The construction of an experimental facility is not the end of the process. The Photon Factory in particular was an accelerator that KEK had never handled before. Until then beam stability at a target was required at the accelerators in KEK, but high brightness and high stability over the entire accelerator is required for a synchrotron radiation experiments. In the early days of the Photon Factory, accelerator researchers and engineers had to solve many problems while making improvements to the equipment. However, as they continued to steadily improve the equipment, they accumulated experience in the high-power radiofrequency technology required to accelerate electrons.
Between 1985 and 1986, an improvement of the ring vacuum system and the addition of electromagnets to the ring were carried out. As a result, the beam current was greatly increased and beam emittance was greatly reduced, resulting in a significant increase in the brilliance of the synchrotron radiation. Brilliance is the number of photons per unit time unit area unit solid angle; the higher the brilliance, the brighter and more collimated light.
Two storage rings
The TRISTAN Accumulation Ring, AR, built next to the Photon Factory light source building as a booster accelerator for the TRISTAN Project, was operated at 8 GeV. From the beginning of its construction, an experimental hall for synchrotron radiation experiments was constructed in order to use higher energy X-rays as parasitic use of AR.

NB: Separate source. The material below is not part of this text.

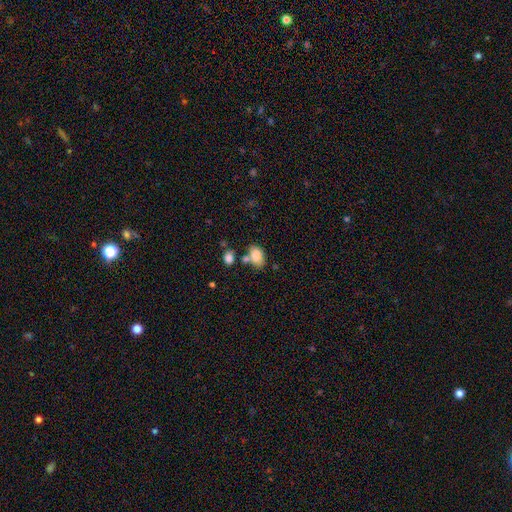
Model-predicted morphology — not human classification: smooth_or_featured: smooth (p=0.84) [alt: star or artifact p=0.09]
how_rounded: in between (p=0.86) [alt: round p=0.13]
merging: none (p=0.50) [alt: merger p=0.26]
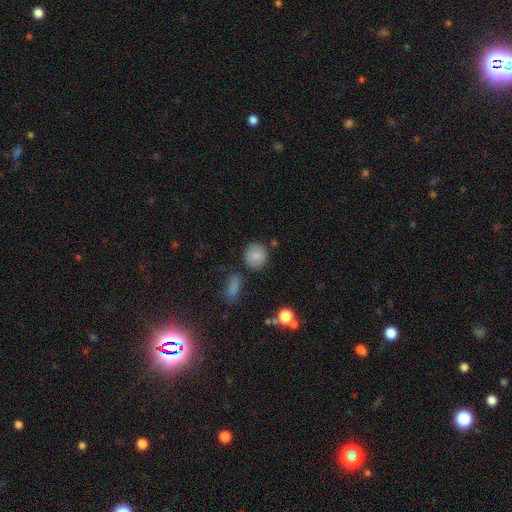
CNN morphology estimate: Overall: smooth (83%). How rounded: round (88%). Merging: none (83%).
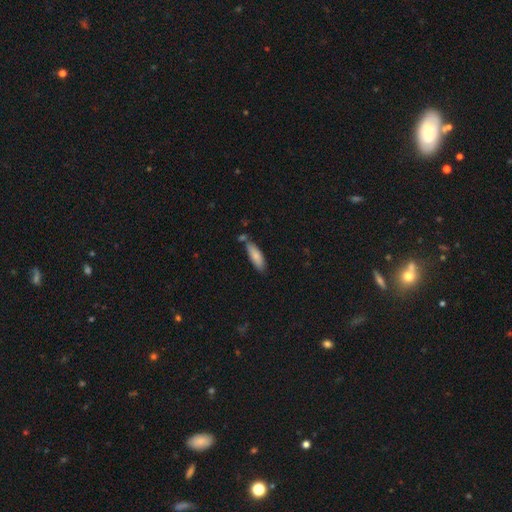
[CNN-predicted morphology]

Two types of insertion devices are developed at AR. These are a multi-pole wiggler to produce highly brilliant circularly polarized X-rays and an in-vacuum undulator to produce highly brilliant X-rays. Especially the latter technology changed the later design of storage rings.

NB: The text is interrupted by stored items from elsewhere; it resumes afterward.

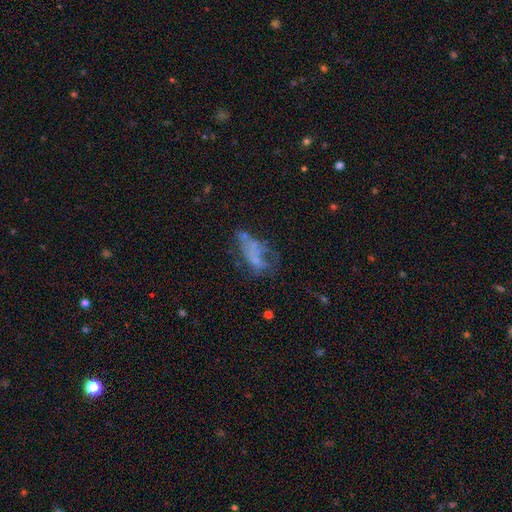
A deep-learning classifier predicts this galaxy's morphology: smooth-or-featured: featured or disk: 46% | smooth: 36% | star or artifact: 18%
  merging: none: 34% | major disturbance: 33% | minor disturbance: 20% | merger: 13%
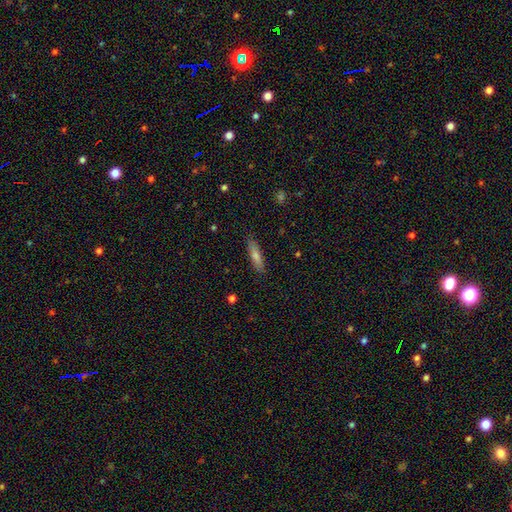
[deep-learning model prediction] smooth 65%, featured or disk 27%, star or artifact 8%. Down the decision tree: how rounded — cigar-shaped (79%); merging — none (88%).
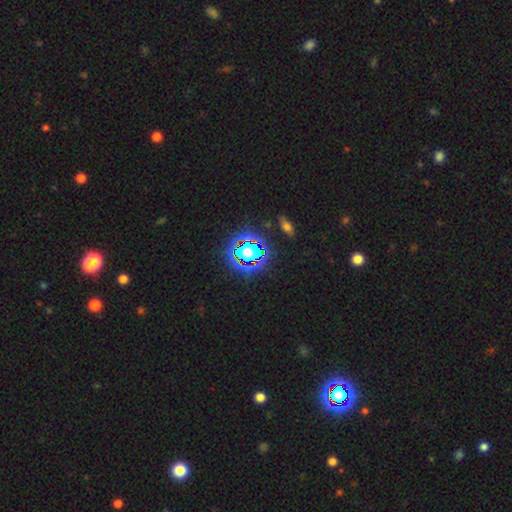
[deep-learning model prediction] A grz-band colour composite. It shows a star or artifact, not a galaxy (66%).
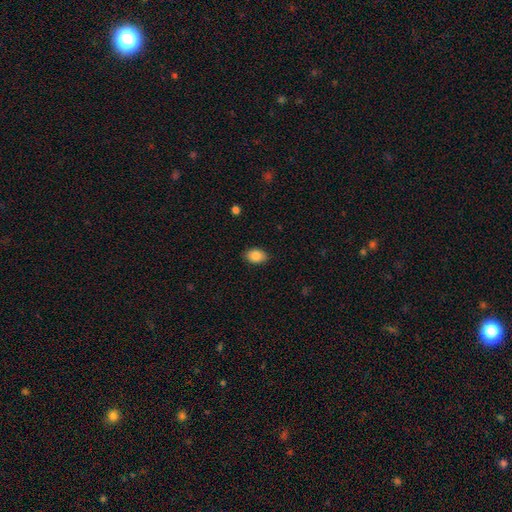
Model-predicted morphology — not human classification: type=smooth (86%); roundness=in between (85%); merging=none (87%).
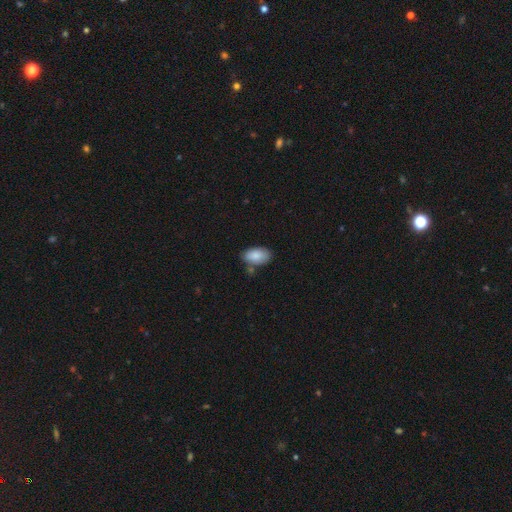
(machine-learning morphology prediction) smooth_or_featured: smooth (p=0.86) [alt: featured or disk p=0.08]
how_rounded: in between (p=0.94) [alt: round p=0.04]
merging: none (p=0.70) [alt: minor disturbance p=0.19]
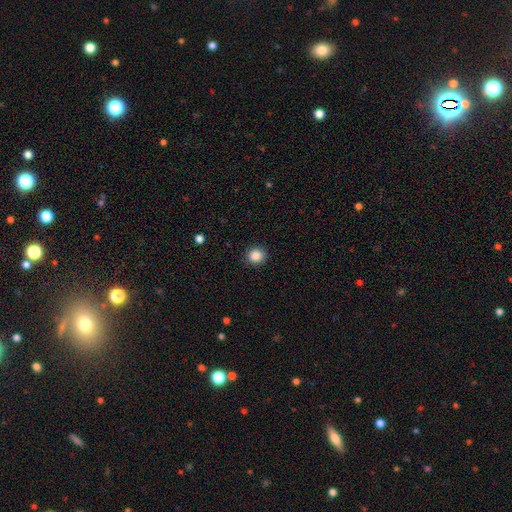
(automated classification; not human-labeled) Smooth or featured? Predicted: smooth (p=0.87). How rounded? Predicted: round (p=0.86). Merging? Predicted: none (p=0.90).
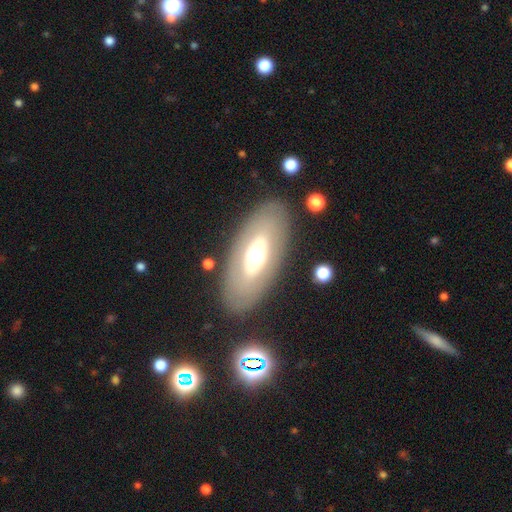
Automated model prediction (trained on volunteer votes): A featured or disk galaxy (48%). Merging: none (83%).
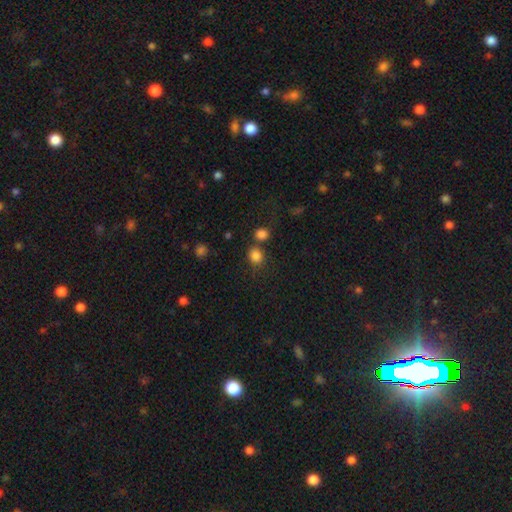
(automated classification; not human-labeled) This is clearly a smooth galaxy (83%). How rounded: likely round (73%). Merging: likely none (65%).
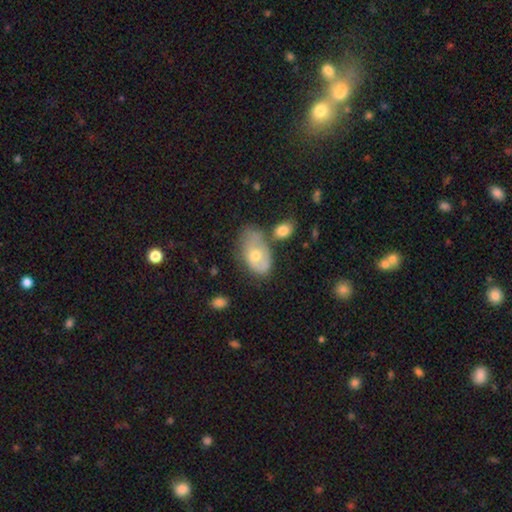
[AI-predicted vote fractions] Smooth or featured? smooth (53%)
How rounded? in between (90%)
Merging? none (36%)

When TRISTAN’s operation finished in December 1995, AR was reborn as Photon Factory Advanced Ring, PF-AR. It is fully operated as single bunch mode at 6.5 GeV and is dedicated to synchrotron radiation experiments. Thus the Photon Factory operates two storage rings, 2.5 GeV and 6.5 GeV, which cover wide energy range from Vacuum ultraviolet (VUV) to high energy X-rays.
In the 1990s, the world began to see the emergence of “third-generation” light sources, high-brightness synchrotron radiation sources, and the second-generation Photon Factory was becoming an out-of-date facility. However, in the first half of 1997 the 2.5 GeV storage ring was shut down and underwent an upgrade, which succeeded in increasing the brilliance of all beamlines by a factor of 5 to 10.

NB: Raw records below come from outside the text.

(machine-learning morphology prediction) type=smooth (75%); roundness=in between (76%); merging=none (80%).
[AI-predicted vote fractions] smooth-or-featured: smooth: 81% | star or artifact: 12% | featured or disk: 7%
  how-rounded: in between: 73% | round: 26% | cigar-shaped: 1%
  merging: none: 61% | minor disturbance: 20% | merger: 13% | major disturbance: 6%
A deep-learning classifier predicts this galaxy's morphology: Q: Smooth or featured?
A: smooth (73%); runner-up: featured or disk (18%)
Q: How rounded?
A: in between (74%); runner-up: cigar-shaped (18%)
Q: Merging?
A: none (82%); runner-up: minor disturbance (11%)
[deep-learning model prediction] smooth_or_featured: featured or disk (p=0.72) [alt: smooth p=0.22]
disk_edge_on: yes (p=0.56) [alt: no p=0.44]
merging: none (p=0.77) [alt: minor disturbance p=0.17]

The Photon Factory achieved performance comparable to third-generation light sources. The technology developed at this time became a model for subsequent projects around the world.
In 2005, the accelerator’s magnets were replaced with compact ones, and the more straight sections and more space for insertion devices were constructed. In the newly created straight sections, short-gap in-vacuum undulators, which were developed at Photon Factory, were installed to enable the use of higher luminosity light. For example, the analyses of samples brought back by asteroid explorers HAYABUSA and HAYABUSA2 have benefited from this high-brightness light.
And up to the present, Photon Factory has continued to evolve through frequent maintenance and refurbishment of beamlines. Stimulated by the success of Photon Factory, many synchrotron radiation facilities have been constructed in Japan, including SPring-8.
This year, Photon Factory published a conceptual design of a new light source named the Hybrid Ring, which enables simultaneous use of two beams, one stored beam and the other single pass beam from injector linac. As a pioneer in accelerator and synchrotron radiation, we continue to take up the challenge of the future light source.
Photon Factory emerged as a cutting-edge technology 40 years ago and has continued to function as an essential research infrastructure for many materials and life science research and technology developments. It can be called not only a historical experimental facility, but also a mature facility that has always been nurtured in step with the times, accumulating technology and experience.